Cette mobilisation du 16 septembre va constituer sans aucun doute va constituer un tournant décisif dans la vie de la société civile burkinabè au regard de son ampleur. En effet, le nombre d’associations impliquées dans l’organisation de cet évènement, leur influence, leur crédibilité et leur légitimité aux yeux des populations va contribuer à donner un caractère historique à la journée. L’initiative vient conforter la société civile dans sa position et son statut de contre-pouvoir constitutionnel et un principe directeur de l‘Etat démocratique qu’est la liberté syndicale. 

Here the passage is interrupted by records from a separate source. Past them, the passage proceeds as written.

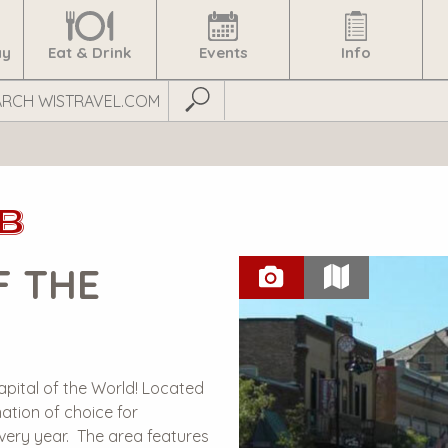
ay
Eat & Drink
Events
Info
Submit Search
B
F THE
apital of the World! Located
ation of choice for
every year. The area features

En effet, il existe au Burkina Faso de milliers d’associations. Une chose qui cause un grand émiettement de la société civile burkinabè. C’est sans doute dans cette multiplicité que réside la force et le pouvoir de la société civile au Burkina Faso. « Ce pluralisme qui apparaît comme une manifestation évidente de la liberté d’association, constitue non seulement un gage solide pour l’indépendance, l’autonomisation de la société civile, mais aussi une source de contre-pouvoir, et une garantie contre les éventuelles velléités totalitaires de l’Etat ou les dérives autoritaires du pouvoir politique ». 

« L’attention particulière dont la société civile bénéficie de la part des pouvoirs publics constitue un atout non négligeable. Depuis l’amorce du processus démocratique burkinabè, la société civile est en effet régulièrement associée aux instances consultatives ou régulatrices par le gouvernement ». Indiquaitle Pr Augustin Loada dans une étude sur les Organisations de la Société Civile (OSC) actives au Burkina Faso intitulée « La gouvernance des organisations de la société civile au Burkina Faso ».